*INFORMATION SUPPLIED*.
*** Begin section ***

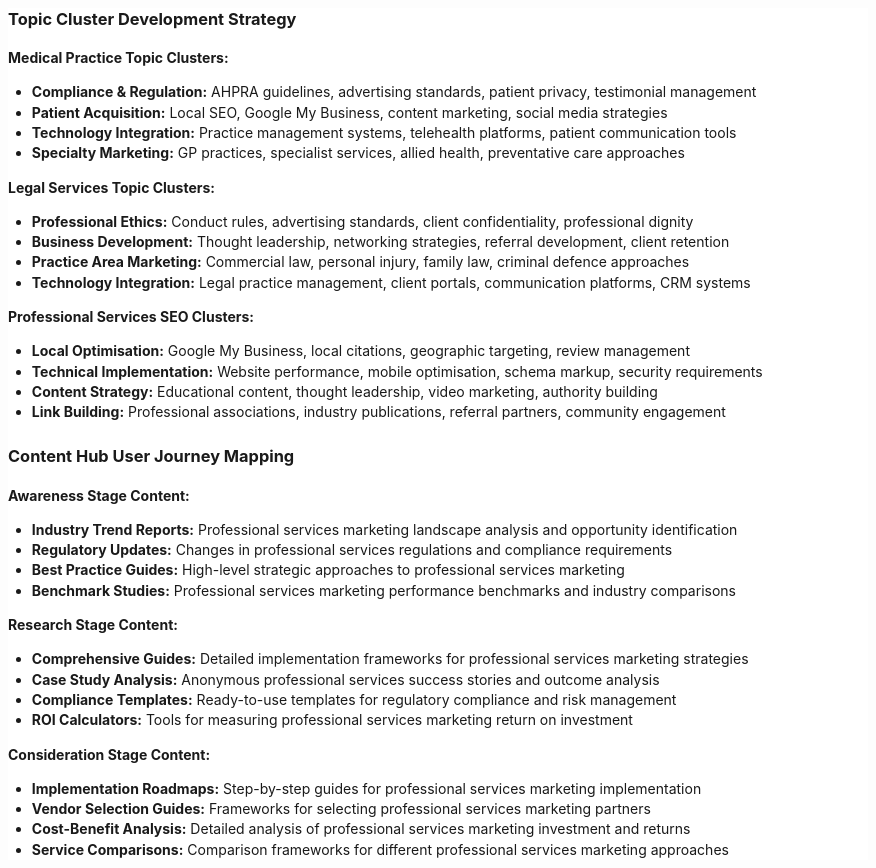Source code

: ### Topic Cluster Development Strategy

**Medical Practice Topic Clusters:**
- **Compliance & Regulation:** AHPRA guidelines, advertising standards, patient privacy, testimonial management
- **Patient Acquisition:** Local SEO, Google My Business, content marketing, social media strategies  
- **Technology Integration:** Practice management systems, telehealth platforms, patient communication tools
- **Specialty Marketing:** GP practices, specialist services, allied health, preventative care approaches

**Legal Services Topic Clusters:**
- **Professional Ethics:** Conduct rules, advertising standards, client confidentiality, professional dignity
- **Business Development:** Thought leadership, networking strategies, referral development, client retention
- **Practice Area Marketing:** Commercial law, personal injury, family law, criminal defence approaches
- **Technology Integration:** Legal practice management, client portals, communication platforms, CRM systems

**Professional Services SEO Clusters:**
- **Local Optimisation:** Google My Business, local citations, geographic targeting, review management
- **Technical Implementation:** Website performance, mobile optimisation, schema markup, security requirements
- **Content Strategy:** Educational content, thought leadership, video marketing, authority building
- **Link Building:** Professional associations, industry publications, referral partners, community engagement

### Content Hub User Journey Mapping

**Awareness Stage Content:**
- **Industry Trend Reports:** Professional services marketing landscape analysis and opportunity identification
- **Regulatory Updates:** Changes in professional services regulations and compliance requirements
- **Best Practice Guides:** High-level strategic approaches to professional services marketing
- **Benchmark Studies:** Professional services marketing performance benchmarks and industry comparisons

**Research Stage Content:**
- **Comprehensive Guides:** Detailed implementation frameworks for professional services marketing strategies
- **Case Study Analysis:** Anonymous professional services success stories and outcome analysis
- **Compliance Templates:** Ready-to-use templates for regulatory compliance and risk management
- **ROI Calculators:** Tools for measuring professional services marketing return on investment

**Consideration Stage Content:**
- **Implementation Roadmaps:** Step-by-step guides for professional services marketing implementation
- **Vendor Selection Guides:** Frameworks for selecting professional services marketing partners
- **Cost-Benefit Analysis:** Detailed analysis of professional services marketing investment and returns
- **Service Comparisons:** Comparison frameworks for different professional services marketing approaches
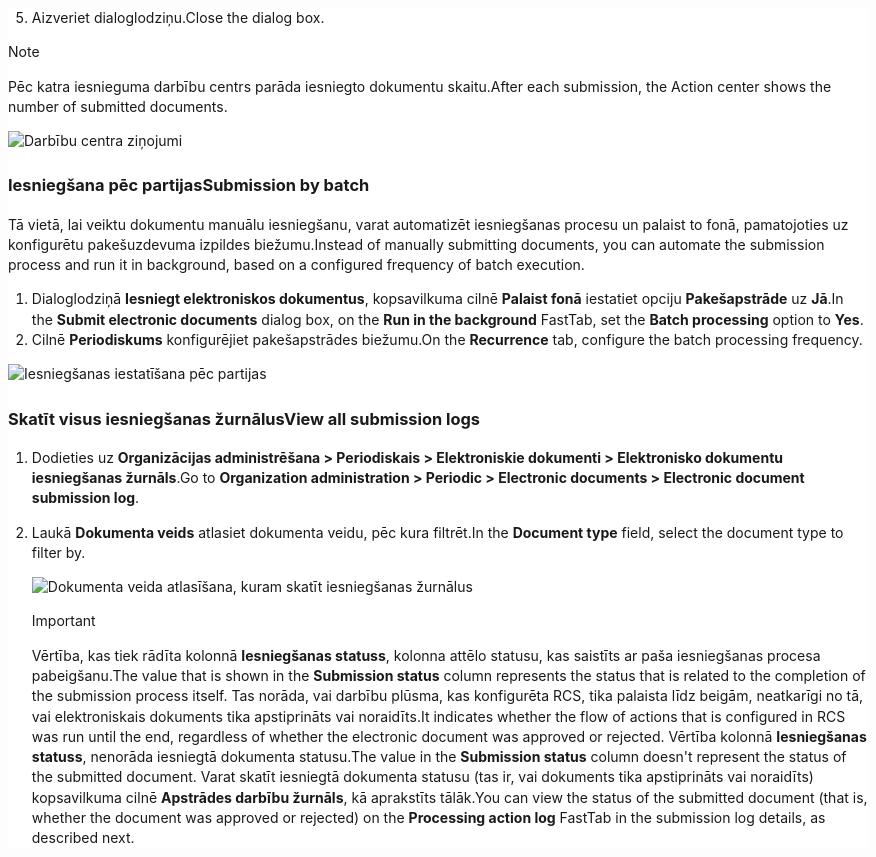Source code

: 5. <span data-ttu-id="f0472-446">Aizveriet dialoglodziņu.</span><span class="sxs-lookup"><span data-stu-id="f0472-446">Close the dialog box.</span></span>

> [!NOTE]
> <span data-ttu-id="f0472-447">Pēc katra iesnieguma darbību centrs parāda iesniegto dokumentu skaitu.</span><span class="sxs-lookup"><span data-stu-id="f0472-447">After each submission, the Action center shows the number of submitted documents.</span></span>
>
> ![Darbību centra ziņojumi](media/e-invoicing-services-get-started-view-action-center-messages.png)

### <a name="submission-by-batch"></a><span data-ttu-id="f0472-449">Iesniegšana pēc partijas</span><span class="sxs-lookup"><span data-stu-id="f0472-449">Submission by batch</span></span>

<span data-ttu-id="f0472-450">Tā vietā, lai veiktu dokumentu manuālu iesniegšanu, varat automatizēt iesniegšanas procesu un palaist to fonā, pamatojoties uz konfigurētu pakešuzdevuma izpildes biežumu.</span><span class="sxs-lookup"><span data-stu-id="f0472-450">Instead of manually submitting documents, you can automate the submission process and run it in background, based on a configured frequency of batch execution.</span></span>

1. <span data-ttu-id="f0472-451">Dialoglodziņā **Iesniegt elektroniskos dokumentus**, kopsavilkuma cilnē **Palaist fonā** iestatiet opciju **Pakešapstrāde** uz **Jā**.</span><span class="sxs-lookup"><span data-stu-id="f0472-451">In the **Submit electronic documents** dialog box, on the **Run in the background** FastTab, set the **Batch processing** option to **Yes**.</span></span>
2. <span data-ttu-id="f0472-452">Cilnē **Periodiskums** konfigurējiet pakešapstrādes biežumu.</span><span class="sxs-lookup"><span data-stu-id="f0472-452">On the **Recurrence** tab, configure the batch processing frequency.</span></span>

![Iesniegšanas iestatīšana pēc partijas](media/e-invoicing-services-get-started-set-up-submission-batch.png)

### <a name="view-all-submission-logs"></a><span data-ttu-id="f0472-454">Skatīt visus iesniegšanas žurnālus</span><span class="sxs-lookup"><span data-stu-id="f0472-454">View all submission logs</span></span>

1. <span data-ttu-id="f0472-455">Dodieties uz **Organizācijas administrēšana \> Periodiskais \> Elektroniskie dokumenti \> Elektronisko dokumentu iesniegšanas žurnāls**.</span><span class="sxs-lookup"><span data-stu-id="f0472-455">Go to **Organization administration \> Periodic \> Electronic documents \> Electronic document submission log**.</span></span>
2. <span data-ttu-id="f0472-456">Laukā **Dokumenta veids** atlasiet dokumenta veidu, pēc kura filtrēt.</span><span class="sxs-lookup"><span data-stu-id="f0472-456">In the **Document type** field, select the document type to filter by.</span></span>

    ![Dokumenta veida atlasīšana, kuram skatīt iesniegšanas žurnālus](media/e-invoicing-services-get-started-select-document-type-for-viewing-submission-log.png)

    > [!IMPORTANT]
    > <span data-ttu-id="f0472-458">Vērtība, kas tiek rādīta kolonnā **Iesniegšanas statuss**, kolonna attēlo statusu, kas saistīts ar paša iesniegšanas procesa pabeigšanu.</span><span class="sxs-lookup"><span data-stu-id="f0472-458">The value that is shown in the **Submission status** column represents the status that is related to the completion of the submission process itself.</span></span> <span data-ttu-id="f0472-459">Tas norāda, vai darbību plūsma, kas konfigurēta RCS, tika palaista līdz beigām, neatkarīgi no tā, vai elektroniskais dokuments tika apstiprināts vai noraidīts.</span><span class="sxs-lookup"><span data-stu-id="f0472-459">It indicates whether the flow of actions that is configured in RCS was run until the end, regardless of whether the electronic document was approved or rejected.</span></span> <span data-ttu-id="f0472-460">Vērtība kolonnā **Iesniegšanas statuss**, nenorāda iesniegtā dokumenta statusu.</span><span class="sxs-lookup"><span data-stu-id="f0472-460">The value in the **Submission status** column doesn't represent the status of the submitted document.</span></span> <span data-ttu-id="f0472-461">Varat skatīt iesniegtā dokumenta statusu (tas ir, vai dokuments tika apstiprināts vai noraidīts) kopsavilkuma cilnē **Apstrādes darbību žurnāls**, kā aprakstīts tālāk.</span><span class="sxs-lookup"><span data-stu-id="f0472-461">You can view the status of the submitted document (that is, whether the document was approved or rejected) on the **Processing action log** FastTab in the submission log details, as described next.</span></span>
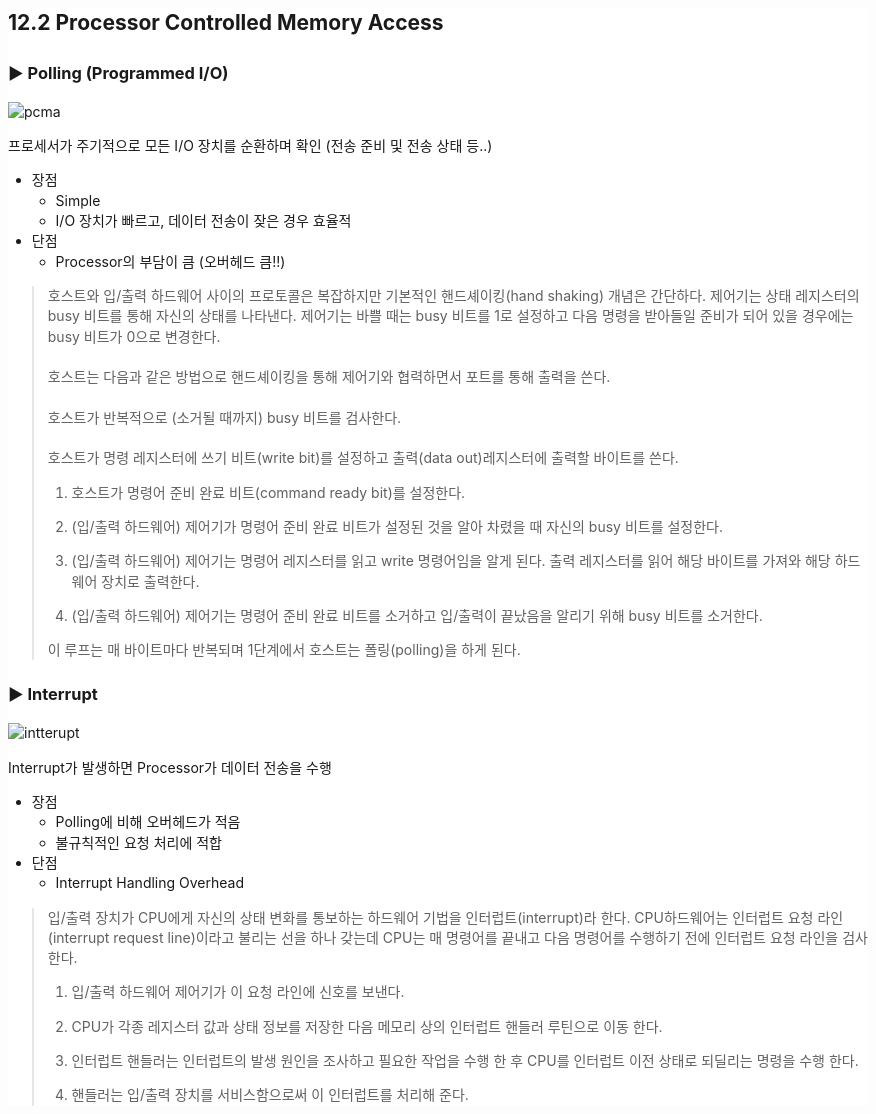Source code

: ## 12.2 Processor Controlled Memory Access

### **▶ Polling (Programmed I/O)**

![pcma](https://user-images.githubusercontent.com/50864657/126980229-eda73a2d-6878-4a32-96ac-e516dc53931a.PNG)

프로세서가 주기적으로 모든 I/O 장치를 순환하며 확인 (전송 준비 및 전송 상태 등..) 

- 장점
  + Simple
  + I/O 장치가 빠르고, 데이터 전송이 잦은 경우 효율적
- 단점
  + Processor의 부담이 큼 (오버헤드 큼!!)

> 호스트와 입/출력 하드웨어 사이의 프로토콜은 복잡하지만 기본적인 핸드셰이킹(hand shaking) 개념은 간단하다. 제어기는 상태 레지스터의 busy 비트를 통해 자신의 상태를 나타낸다. 제어기는 바쁠 때는 busy 비트를 1로 설정하고 다음 명령을 받아들일 준비가 되어 있을 경우에는 busy 비트가 0으로 변경한다. <br><br>
> 호스트는 다음과 같은 방법으로 핸드셰이킹을 통해 제어기와 협력하면서 포트를 통해 출력을 쓴다.<br><br>
> 호스트가 반복적으로 (소거될 때까지) busy 비트를 검사한다.<br><br>
> 호스트가 명령 레지스터에 쓰기 비트(write bit)를 설정하고 출력(data out)레지스터에 출력할 바이트를 쓴다.<br>
>
> 1. 호스트가 명령어 준비 완료 비트(command ready bit)를 설정한다.
>
> 2. (입/출력 하드웨어) 제어기가 명령어 준비 완료 비트가 설정된 것을 알아 차렸을 때 자신의 busy 비트를 설정한다.
>
> 3. (입/출력 하드웨어) 제어기는 명령어 레지스터를 읽고 write 명령어임을 알게 된다. 출력 레지스터를 읽어 해당 바이트를 가져와 해당 하드웨어 장치로 출력한다.
>
> 4. (입/출력 하드웨어) 제어기는 명령어 준비 완료 비트를 소거하고 입/출력이 끝났음을 알리기 위해 busy 비트를 소거한다.
>
> 이 루프는 매 바이트마다 반복되며 1단계에서 호스트는 폴링(polling)을 하게 된다.

### **▶ Interrupt**

![intterupt](https://user-images.githubusercontent.com/50864657/126981672-bb7f5ff0-d574-44ae-a543-5692a81bf95d.PNG)

Interrupt가 발생하면 Processor가 데이터 전송을 수행

- 장점
  + Polling에 비해 오버헤드가 적음
  + 불규칙적인 요청 처리에 적합
- 단점
  + Interrupt Handling Overhead

> 입/출력 장치가 CPU에게 자신의 상태 변화를 통보하는 하드웨어 기법을 인터럽트(interrupt)라 한다. CPU하드웨어는 인터럽트 요청 라인(interrupt request line)이라고 불리는 선을 하나 갖는데 CPU는 매 명령어를 끝내고 다음 명령어를 수행하기 전에 인터럽트 요청 라인을 검사한다.
>
> 1. 입/출력 하드웨어 제어기가 이 요청 라인에 신호를 보낸다.
>
> 2. CPU가 각종 레지스터 값과 상태 정보를 저장한 다음 메모리 상의 인터럽트 핸들러 루틴으로 이동 한다.
>
> 3. 인터럽트 핸들러는 인터럽트의 발생 원인을 조사하고 필요한 작업을 수행 한 후 CPU를 인터럽트 이전 상태로 되딜리는 명령을 수행 한다.
>
> 4. 핸들러는 입/출력 장치를 서비스함으로써 이 인터럽트를 처리해 준다.
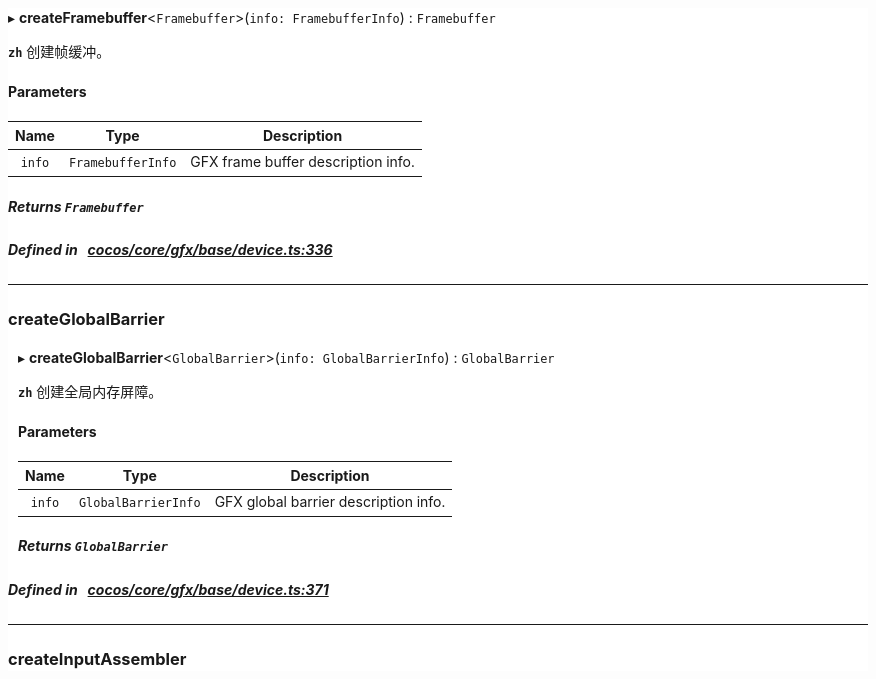 ▸   **createFramebuffer**<`Framebuffer`\>(`info: FramebufferInfo`) : `Framebuffer`




**`zh`** 创建帧缓冲。








#### Parameters

| Name | Type | Description |
| :------: | :------: | :------: |
| `info` | `FramebufferInfo` | GFX frame buffer description info.  |



##### Returns `Framebuffer`




</div>

##### Defined in &nbsp;   [cocos/core/gfx/base/device.ts:336](https://github.com/cocos-creator/engine/blob/c7bf6b8a9/cocos/core/gfx/base/device.ts#L336)&nbsp;
___
### createGlobalBarrier
<div style="margin-left: 10px;">

▸   **createGlobalBarrier**<`GlobalBarrier`\>(`info: GlobalBarrierInfo`) : `GlobalBarrier`




**`zh`** 创建全局内存屏障。








#### Parameters

| Name | Type | Description |
| :------: | :------: | :------: |
| `info` | `GlobalBarrierInfo` | GFX global barrier description info.  |



##### Returns `GlobalBarrier`




</div>

##### Defined in &nbsp;   [cocos/core/gfx/base/device.ts:371](https://github.com/cocos-creator/engine/blob/c7bf6b8a9/cocos/core/gfx/base/device.ts#L371)&nbsp;
___
### createInputAssembler
<div style="margin-left: 10px;">
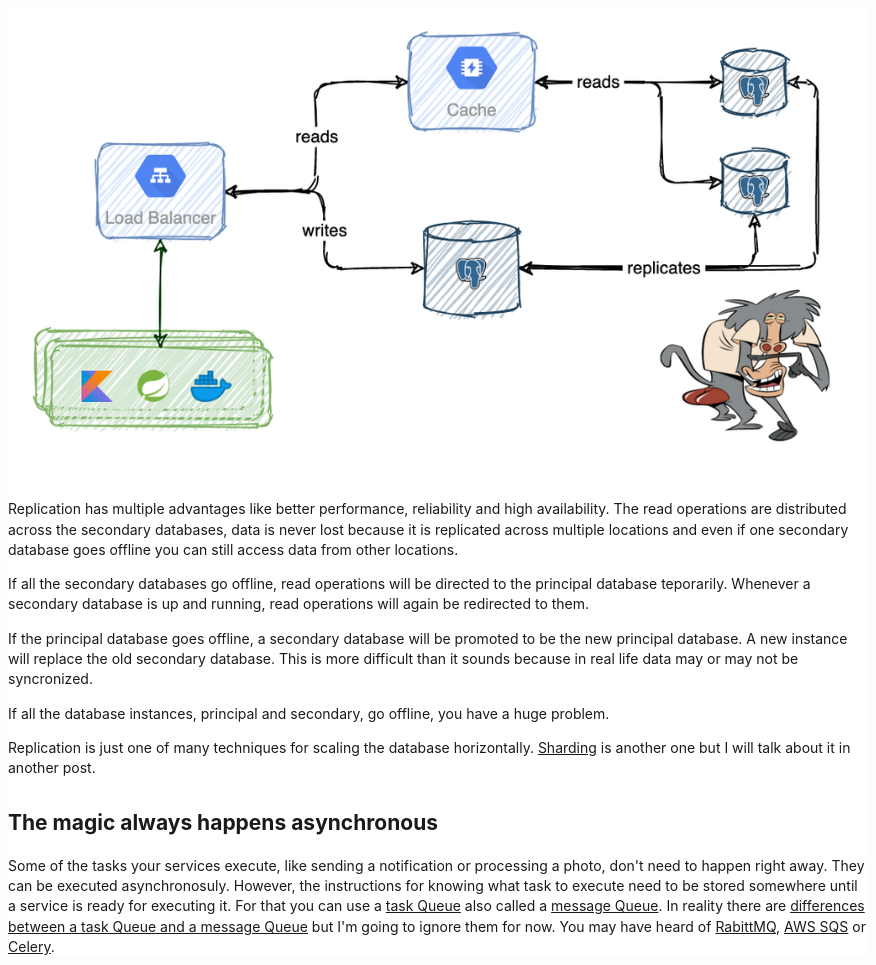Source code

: ![](/images/system_design_db_replication.png)

Replication has multiple advantages like better performance, reliability and high availability. The read operations are distributed across the secondary databases, data is never lost because it is replicated across multiple locations and even if one secondary database goes offline you can still access data from other locations.

If all the secondary databases go offline, read operations will be directed to the principal database teporarily. Whenever a secondary database is up and running, read operations will again be redirected to them.

If the principal database goes offline, a secondary database will be promoted to be the new principal database. A new instance will replace the old secondary database. This is more difficult than it sounds because in real life data may or may not be syncronized.

If all the database instances, principal and secondary, go offline, you have a huge problem.

Replication is just one of many techniques for scaling the database horizontally. [Sharding](https://www.digitalocean.com/community/tutorials/understanding-database-sharding) is another one but I will talk about it in another post.

## The magic always happens asynchronous

Some of the tasks your services execute, like sending a notification or processing a photo, don't need to happen right away. They can be executed asynchronosuly. However, the instructions for knowing what task to execute need to be stored somewhere until a service is ready for executing it. For that you can use a [task Queue](https://redislabs.com/ebook/part-2-core-concepts/chapter-6-application-components-in-redis/6-4-task-queues/) also called a [message Queue](https://aws.amazon.com/message-queue/). In reality there are [differences between a task Queue and a message Queue](https://stackoverflow.com/questions/10075817/message-queue-vs-task-queue-difference) but I'm going to ignore them for now. You may have heard of [RabittMQ](https://www.rabbitmq.com/), [AWS SQS](https://aws.amazon.com/es/sqs/) or [Celery](https://docs.celeryproject.org/en/stable/).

*** End section ***

Show every line above where "performance" is found.

- **Technical Implementation:** Website performance, mobile optimisation, schema markup, security requirements
- **Benchmark Studies:** Professional services marketing performance benchmarks and industry comparisons
Replication has multiple advantages like better performance, reliability and high availability. The read operations are distributed across the secondary databases, data is never lost because it is replicated across multiple locations and even if one secondary database goes offline you can still access data from other locations.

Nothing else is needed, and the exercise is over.